Eyes on Houston: Texas EquuSearch Goes Hollywood

HOUSTON – NBC is working on a new show based on a local charity organization with a well-known Hollywood screenwriter and producer.

Screenwriter Todd Komarnicki, who wrote the script for the movie "Sully" and brought it to the screen, is now focusing on one of Houston's own heroes: Tim Miller, founder of EquuSearch.

The movie "Sully" is the story of the pilot Chelsey Sullenberger, who accomplished the seemingly impossible when he landed a jet in the Hudson River, saving the lives of everyone aboard.

Miller founded EquuSearch 16 years ago to look for the missing and the lost.

"If you're writing about a living figure, you better get it right because they're going to see it, read it. They're going to know. Sully was all over that," Komarnicki said.

For Miller, the desire to create EquuSearch was born out of his own tragedy -- the abduction and murder of his own daughter, Laura.

"Texas EquuSearch has been a leader in finding missing people for so long. Somehow, despite the story getting out there in the news, the real story hasn't been told about Tim Miller and the heroics he brings to this city and this world every single day," Komarnicki said.

Volunteers respond on a moment's notice to search. Sometimes, the discovery confirms a family's worst fear; at other times it results in a joyful reunion. And there are cases, such as the search for Natalie Holloway, in which nothing is found.  Miller remembers them all.
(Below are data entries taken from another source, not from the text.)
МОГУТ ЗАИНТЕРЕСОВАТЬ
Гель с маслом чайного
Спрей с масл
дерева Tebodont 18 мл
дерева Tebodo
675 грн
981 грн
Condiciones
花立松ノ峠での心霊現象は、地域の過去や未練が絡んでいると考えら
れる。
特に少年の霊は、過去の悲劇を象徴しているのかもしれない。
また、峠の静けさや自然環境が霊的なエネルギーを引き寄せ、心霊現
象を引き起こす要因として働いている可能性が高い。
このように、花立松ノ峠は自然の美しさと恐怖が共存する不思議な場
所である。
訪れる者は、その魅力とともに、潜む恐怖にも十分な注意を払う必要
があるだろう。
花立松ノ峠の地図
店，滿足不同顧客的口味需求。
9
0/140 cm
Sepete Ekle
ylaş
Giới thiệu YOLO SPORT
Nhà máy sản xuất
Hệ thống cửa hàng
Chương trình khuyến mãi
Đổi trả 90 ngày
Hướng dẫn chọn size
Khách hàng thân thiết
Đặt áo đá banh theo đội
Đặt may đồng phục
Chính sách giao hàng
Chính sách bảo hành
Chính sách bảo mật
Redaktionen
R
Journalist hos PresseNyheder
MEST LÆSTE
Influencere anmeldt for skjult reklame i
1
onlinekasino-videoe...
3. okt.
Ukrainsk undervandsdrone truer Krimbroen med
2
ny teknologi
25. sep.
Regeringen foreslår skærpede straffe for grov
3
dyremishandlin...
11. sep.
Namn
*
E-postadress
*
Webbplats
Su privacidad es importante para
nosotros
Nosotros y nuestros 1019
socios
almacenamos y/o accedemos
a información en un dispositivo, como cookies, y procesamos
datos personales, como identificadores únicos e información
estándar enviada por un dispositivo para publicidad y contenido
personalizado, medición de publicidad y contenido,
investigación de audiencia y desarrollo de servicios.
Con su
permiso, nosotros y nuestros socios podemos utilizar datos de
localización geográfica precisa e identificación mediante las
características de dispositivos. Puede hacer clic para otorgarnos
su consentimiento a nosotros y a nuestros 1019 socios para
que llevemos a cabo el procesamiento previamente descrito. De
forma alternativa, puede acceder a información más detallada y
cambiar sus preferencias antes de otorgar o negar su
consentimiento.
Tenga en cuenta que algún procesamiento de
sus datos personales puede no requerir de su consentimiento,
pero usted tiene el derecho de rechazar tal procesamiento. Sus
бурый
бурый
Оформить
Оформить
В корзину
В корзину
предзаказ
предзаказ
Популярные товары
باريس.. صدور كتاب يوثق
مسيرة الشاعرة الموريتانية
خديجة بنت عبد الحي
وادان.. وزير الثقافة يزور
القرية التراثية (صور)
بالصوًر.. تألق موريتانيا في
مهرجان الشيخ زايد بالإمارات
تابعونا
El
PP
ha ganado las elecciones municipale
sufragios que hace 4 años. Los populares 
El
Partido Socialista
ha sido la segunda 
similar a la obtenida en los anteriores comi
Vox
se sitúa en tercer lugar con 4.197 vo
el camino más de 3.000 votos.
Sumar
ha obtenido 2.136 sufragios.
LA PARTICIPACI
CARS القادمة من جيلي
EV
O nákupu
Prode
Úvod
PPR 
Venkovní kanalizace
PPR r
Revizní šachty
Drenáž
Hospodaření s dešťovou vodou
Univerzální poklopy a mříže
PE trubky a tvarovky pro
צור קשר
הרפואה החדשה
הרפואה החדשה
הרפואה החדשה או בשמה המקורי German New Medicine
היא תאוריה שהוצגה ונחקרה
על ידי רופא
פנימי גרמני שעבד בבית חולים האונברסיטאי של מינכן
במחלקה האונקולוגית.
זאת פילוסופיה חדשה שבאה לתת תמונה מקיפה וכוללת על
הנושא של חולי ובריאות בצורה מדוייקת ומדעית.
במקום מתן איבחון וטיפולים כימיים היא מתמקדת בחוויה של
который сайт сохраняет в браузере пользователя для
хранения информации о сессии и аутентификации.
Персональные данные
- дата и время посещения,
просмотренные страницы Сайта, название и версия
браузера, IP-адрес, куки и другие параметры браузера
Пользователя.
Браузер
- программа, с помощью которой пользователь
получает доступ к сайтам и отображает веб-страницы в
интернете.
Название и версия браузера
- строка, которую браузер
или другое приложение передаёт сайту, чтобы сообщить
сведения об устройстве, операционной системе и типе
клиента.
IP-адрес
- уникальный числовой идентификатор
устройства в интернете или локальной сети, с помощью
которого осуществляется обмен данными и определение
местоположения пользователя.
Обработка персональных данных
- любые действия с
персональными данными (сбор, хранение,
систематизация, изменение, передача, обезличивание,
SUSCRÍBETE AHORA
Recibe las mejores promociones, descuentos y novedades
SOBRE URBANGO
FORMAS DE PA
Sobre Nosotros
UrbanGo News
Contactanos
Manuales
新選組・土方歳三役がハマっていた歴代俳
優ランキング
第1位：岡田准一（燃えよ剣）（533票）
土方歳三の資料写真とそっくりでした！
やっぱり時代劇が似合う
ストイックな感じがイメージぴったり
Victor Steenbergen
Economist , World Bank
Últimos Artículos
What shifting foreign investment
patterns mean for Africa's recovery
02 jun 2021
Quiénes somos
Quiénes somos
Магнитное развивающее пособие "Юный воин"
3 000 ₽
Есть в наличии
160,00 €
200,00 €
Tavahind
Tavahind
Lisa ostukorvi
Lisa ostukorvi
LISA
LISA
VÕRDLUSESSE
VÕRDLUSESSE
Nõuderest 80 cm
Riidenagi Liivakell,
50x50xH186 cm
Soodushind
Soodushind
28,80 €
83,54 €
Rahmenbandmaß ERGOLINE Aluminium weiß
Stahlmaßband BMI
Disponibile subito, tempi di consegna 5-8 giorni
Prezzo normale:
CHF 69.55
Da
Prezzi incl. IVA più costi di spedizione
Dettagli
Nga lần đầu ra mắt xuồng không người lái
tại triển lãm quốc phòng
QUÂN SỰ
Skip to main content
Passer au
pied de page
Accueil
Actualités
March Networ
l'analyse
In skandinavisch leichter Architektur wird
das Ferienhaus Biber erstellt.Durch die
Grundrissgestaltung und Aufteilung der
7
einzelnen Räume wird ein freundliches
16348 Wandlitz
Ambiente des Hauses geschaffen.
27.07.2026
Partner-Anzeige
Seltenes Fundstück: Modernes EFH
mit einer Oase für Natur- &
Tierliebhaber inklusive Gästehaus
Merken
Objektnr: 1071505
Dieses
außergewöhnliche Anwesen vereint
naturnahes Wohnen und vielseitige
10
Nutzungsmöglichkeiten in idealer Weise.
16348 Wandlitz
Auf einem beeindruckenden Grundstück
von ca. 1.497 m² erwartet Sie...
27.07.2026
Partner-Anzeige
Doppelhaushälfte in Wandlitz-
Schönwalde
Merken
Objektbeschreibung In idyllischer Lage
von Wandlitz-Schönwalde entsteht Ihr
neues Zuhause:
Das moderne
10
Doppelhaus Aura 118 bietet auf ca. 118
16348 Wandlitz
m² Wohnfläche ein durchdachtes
"When I started EquuSearch, I made that promise to God and to Laura I'd never leave the family alone. We've done the best we could at that," Miller said.

He's been approached by producers before, but for reality TV shows documenting actual searches. He always said no, fearing it would affect cooperation from law enforcement, and most of all, the families of the missing. Then came Komarnicki's proposal of a dramatic series based on Miller and EquuSearch.

"I put Tim Miller right next to Sully and say, this is a guy who every day, you trust with your family and you trust is going to make you a better person," Komarnicki said. "He's studying what we see on the news, the searches on behalf of families who want closure, and what we don't see the private side of its founder."

"Even if you're not telling an actual case, if you're doing a fictional story of a case, you still have to be true to the mechanisms of research, how the searches really work and how Tim works on the inside," Komarnicki said.

Tim said yes to the idea of a series, not for himself, he says, but for EquuSearch so that it may generate more leads and more support for its mission.

"I don't consider it entertainment because it's not entertaining for me. I think the goal on this, again, is we've got another new resource to help in the search for missing loved ones," Miller said.